[Start of Attachment]

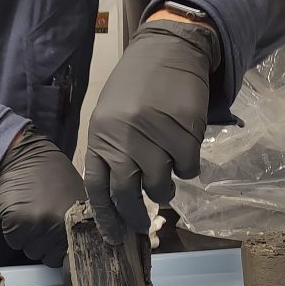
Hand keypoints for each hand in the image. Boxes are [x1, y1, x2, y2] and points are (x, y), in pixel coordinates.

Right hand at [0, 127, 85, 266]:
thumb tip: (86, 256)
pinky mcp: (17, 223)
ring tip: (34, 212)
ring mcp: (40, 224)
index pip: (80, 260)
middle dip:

[End of Attachment]
[Start of Attachment]

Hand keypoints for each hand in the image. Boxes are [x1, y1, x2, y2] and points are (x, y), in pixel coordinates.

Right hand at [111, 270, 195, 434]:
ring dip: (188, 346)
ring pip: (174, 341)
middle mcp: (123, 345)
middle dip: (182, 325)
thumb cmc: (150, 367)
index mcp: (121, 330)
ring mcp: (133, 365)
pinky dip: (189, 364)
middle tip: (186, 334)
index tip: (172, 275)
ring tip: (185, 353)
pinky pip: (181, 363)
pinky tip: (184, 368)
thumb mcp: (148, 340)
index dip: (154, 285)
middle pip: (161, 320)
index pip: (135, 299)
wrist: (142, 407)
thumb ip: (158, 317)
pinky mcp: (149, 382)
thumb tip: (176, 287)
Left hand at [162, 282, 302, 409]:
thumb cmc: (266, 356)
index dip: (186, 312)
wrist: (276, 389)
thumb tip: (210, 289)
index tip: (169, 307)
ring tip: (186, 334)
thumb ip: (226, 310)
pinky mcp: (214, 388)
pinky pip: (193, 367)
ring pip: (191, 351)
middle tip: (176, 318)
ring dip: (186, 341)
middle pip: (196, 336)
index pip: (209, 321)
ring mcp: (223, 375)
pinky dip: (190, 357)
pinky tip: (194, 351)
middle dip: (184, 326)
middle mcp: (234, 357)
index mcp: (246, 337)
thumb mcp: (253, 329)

[End of Attachment]

◆ Task: Begin at the line above that has "middle tip: (176, 318)" and stop after the line that has "thumb mcp: (253, 329)", copying each line exactly and adding nothing else.

◆ Task response:
middle tip: (176, 318)
ring dip: (186, 341)
middle pip: (196, 336)
index pip: (209, 321)
ring mcp: (223, 375)
pinky dip: (190, 357)
pinky tip: (194, 351)
middle dip: (184, 326)
middle mcp: (234, 357)
index mcp: (246, 337)
thumb mcp: (253, 329)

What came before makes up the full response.